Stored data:
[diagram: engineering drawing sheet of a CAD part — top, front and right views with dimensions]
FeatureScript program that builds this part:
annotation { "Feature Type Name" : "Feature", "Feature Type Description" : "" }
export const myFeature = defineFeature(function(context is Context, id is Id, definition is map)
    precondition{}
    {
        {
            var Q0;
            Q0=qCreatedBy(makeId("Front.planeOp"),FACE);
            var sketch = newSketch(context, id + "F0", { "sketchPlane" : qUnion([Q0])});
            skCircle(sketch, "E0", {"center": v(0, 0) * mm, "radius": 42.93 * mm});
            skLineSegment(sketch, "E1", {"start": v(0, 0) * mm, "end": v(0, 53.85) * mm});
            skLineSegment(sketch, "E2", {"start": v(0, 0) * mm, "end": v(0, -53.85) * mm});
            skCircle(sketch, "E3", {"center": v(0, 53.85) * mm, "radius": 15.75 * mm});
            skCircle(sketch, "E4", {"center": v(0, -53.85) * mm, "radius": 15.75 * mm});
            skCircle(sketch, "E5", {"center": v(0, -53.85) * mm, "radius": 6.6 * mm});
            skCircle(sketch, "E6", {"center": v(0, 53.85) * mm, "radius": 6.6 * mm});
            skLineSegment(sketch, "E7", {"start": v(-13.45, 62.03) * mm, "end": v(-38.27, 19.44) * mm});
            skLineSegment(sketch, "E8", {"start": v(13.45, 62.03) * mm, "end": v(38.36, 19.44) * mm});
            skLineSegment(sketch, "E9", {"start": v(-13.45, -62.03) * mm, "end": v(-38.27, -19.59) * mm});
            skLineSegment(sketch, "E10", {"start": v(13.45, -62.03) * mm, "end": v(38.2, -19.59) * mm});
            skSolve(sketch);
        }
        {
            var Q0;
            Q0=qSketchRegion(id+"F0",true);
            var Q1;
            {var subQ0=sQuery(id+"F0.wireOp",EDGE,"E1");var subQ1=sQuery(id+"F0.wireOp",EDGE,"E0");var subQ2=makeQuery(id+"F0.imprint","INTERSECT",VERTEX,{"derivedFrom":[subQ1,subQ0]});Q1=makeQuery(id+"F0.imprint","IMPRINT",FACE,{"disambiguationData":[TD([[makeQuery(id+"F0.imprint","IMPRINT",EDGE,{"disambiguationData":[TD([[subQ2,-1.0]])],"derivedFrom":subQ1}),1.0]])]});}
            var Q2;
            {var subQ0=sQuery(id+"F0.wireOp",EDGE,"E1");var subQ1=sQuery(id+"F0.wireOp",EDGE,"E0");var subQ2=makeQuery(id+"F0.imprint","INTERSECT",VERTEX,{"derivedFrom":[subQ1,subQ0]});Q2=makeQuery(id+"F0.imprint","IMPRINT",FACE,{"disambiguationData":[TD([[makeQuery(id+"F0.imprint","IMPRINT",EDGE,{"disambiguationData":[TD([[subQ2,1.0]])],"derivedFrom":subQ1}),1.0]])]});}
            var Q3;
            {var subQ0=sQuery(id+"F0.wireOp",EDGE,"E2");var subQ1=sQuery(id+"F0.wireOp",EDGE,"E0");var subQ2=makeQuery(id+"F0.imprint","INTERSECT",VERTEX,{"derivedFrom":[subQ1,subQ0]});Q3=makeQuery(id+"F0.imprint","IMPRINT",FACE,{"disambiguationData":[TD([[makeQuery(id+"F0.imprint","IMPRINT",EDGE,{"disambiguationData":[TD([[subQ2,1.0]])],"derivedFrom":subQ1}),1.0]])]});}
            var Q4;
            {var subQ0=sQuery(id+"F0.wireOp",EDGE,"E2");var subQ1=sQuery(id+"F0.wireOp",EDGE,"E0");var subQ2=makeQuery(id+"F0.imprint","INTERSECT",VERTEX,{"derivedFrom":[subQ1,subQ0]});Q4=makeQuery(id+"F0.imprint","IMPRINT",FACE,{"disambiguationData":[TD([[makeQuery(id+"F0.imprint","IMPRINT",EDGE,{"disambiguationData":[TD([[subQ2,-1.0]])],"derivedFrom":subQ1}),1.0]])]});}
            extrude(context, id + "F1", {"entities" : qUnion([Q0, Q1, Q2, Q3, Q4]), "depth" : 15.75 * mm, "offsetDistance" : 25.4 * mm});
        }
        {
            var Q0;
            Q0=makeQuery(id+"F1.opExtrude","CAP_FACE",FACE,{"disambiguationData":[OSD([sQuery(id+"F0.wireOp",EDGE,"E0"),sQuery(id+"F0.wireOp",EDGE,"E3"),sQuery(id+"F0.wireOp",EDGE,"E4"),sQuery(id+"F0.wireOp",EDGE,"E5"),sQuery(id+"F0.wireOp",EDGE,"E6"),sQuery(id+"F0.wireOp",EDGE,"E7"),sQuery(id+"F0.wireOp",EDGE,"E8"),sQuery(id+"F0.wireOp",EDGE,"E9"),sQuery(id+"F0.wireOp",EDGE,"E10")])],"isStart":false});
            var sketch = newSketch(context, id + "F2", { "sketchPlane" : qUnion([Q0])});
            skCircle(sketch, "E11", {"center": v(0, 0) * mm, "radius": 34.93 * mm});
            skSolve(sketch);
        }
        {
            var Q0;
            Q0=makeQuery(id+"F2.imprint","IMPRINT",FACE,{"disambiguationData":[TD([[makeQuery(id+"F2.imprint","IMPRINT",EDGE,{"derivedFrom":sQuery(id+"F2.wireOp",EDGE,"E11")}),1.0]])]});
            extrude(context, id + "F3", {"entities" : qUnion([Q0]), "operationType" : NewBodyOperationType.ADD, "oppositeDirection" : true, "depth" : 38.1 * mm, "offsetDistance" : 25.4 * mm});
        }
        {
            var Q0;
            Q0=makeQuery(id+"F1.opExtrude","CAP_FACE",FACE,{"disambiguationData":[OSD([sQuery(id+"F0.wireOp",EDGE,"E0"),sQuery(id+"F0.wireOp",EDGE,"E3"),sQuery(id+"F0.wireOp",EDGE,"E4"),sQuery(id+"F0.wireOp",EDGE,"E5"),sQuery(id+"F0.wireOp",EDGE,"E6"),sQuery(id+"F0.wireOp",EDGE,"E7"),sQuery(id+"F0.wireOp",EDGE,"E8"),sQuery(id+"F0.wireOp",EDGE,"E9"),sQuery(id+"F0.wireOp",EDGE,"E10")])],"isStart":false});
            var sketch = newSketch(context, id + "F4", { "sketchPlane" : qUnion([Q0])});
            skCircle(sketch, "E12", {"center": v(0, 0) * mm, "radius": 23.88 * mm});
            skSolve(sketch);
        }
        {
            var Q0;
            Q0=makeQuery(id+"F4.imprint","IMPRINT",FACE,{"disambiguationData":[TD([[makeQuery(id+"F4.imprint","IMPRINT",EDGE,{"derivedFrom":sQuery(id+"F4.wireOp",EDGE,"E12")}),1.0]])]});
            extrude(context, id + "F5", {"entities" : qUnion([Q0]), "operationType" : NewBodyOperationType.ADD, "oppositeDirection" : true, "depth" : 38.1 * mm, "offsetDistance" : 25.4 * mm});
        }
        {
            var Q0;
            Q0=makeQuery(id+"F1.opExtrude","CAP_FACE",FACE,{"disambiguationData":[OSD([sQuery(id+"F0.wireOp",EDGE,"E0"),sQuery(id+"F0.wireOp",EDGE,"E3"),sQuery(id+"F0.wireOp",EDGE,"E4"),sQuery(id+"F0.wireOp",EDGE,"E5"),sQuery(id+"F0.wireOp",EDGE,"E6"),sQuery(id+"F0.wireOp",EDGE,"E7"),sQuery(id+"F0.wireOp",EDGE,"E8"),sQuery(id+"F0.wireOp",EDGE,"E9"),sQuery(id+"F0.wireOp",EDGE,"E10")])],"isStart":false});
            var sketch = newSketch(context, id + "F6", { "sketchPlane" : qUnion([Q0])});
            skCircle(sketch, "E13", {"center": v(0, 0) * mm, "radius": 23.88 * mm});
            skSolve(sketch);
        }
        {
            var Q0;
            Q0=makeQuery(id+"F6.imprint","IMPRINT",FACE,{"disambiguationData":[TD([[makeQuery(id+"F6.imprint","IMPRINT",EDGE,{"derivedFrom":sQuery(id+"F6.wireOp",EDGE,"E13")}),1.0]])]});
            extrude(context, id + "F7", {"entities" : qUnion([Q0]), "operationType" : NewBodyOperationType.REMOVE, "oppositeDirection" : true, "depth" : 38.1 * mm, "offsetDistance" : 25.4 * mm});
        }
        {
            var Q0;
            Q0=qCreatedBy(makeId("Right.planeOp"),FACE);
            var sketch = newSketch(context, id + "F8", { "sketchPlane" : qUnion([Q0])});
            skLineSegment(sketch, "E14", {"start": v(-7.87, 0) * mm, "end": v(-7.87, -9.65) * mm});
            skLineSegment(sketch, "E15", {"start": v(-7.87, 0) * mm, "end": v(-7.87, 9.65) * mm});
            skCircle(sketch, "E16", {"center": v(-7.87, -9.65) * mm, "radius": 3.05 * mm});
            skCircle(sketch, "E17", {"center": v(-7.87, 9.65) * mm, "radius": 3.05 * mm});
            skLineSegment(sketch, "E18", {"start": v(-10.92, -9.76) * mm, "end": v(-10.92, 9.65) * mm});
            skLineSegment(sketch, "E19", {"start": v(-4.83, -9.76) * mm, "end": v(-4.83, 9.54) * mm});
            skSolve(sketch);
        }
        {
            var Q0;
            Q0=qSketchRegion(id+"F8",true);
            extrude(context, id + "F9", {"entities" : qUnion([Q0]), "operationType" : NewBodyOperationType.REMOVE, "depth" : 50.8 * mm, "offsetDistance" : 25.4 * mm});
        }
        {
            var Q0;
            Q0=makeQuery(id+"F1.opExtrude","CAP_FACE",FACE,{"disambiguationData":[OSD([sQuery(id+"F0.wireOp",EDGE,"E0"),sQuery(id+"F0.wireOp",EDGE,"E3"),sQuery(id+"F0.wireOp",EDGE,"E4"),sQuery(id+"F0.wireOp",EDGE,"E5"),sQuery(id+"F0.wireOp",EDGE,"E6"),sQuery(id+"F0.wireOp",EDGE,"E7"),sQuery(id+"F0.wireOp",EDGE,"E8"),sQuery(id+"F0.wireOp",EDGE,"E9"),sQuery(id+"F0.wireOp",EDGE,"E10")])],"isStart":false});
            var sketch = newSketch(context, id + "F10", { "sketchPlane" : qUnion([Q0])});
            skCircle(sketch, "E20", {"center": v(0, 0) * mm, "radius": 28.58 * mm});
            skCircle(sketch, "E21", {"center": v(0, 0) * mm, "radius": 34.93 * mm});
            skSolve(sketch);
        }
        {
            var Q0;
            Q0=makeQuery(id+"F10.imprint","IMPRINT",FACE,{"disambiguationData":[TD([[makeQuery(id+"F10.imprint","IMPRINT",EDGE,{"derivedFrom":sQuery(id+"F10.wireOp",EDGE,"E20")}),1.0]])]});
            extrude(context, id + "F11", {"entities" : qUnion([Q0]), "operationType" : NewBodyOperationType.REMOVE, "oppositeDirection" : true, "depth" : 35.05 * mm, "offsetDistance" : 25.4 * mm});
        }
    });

* [EXERCISE] Please rewrite everything from the start of the entries down to the line containing "v(-13.45, -62.03) *", substituting "rad" for "radius" everywhere it appears and leaving all else unchanged.

* [EXERCISE SOLUTION]
[diagram: engineering drawing sheet of a CAD part — top, front and right views with dimensions]
FeatureScript program that builds this part:
annotation { "Feature Type Name" : "Feature", "Feature Type Description" : "" }
export const myFeature = defineFeature(function(context is Context, id is Id, definition is map)
    precondition{}
    {
        {
            var Q0;
            Q0=qCreatedBy(makeId("Front.planeOp"),FACE);
            var sketch = newSketch(context, id + "F0", { "sketchPlane" : qUnion([Q0])});
            skCircle(sketch, "E0", {"center": v(0, 0) * mm, "rad": 42.93 * mm});
            skLineSegment(sketch, "E1", {"start": v(0, 0) * mm, "end": v(0, 53.85) * mm});
            skLineSegment(sketch, "E2", {"start": v(0, 0) * mm, "end": v(0, -53.85) * mm});
            skCircle(sketch, "E3", {"center": v(0, 53.85) * mm, "rad": 15.75 * mm});
            skCircle(sketch, "E4", {"center": v(0, -53.85) * mm, "rad": 15.75 * mm});
            skCircle(sketch, "E5", {"center": v(0, -53.85) * mm, "rad": 6.6 * mm});
            skCircle(sketch, "E6", {"center": v(0, 53.85) * mm, "rad": 6.6 * mm});
            skLineSegment(sketch, "E7", {"start": v(-13.45, 62.03) * mm, "end": v(-38.27, 19.44) * mm});
            skLineSegment(sketch, "E8", {"start": v(13.45, 62.03) * mm, "end": v(38.36, 19.44) * mm});
            skLineSegment(sketch, "E9", {"start": v(-13.45, -62.03) * mm, "end": v(-38.27, -19.59) * mm});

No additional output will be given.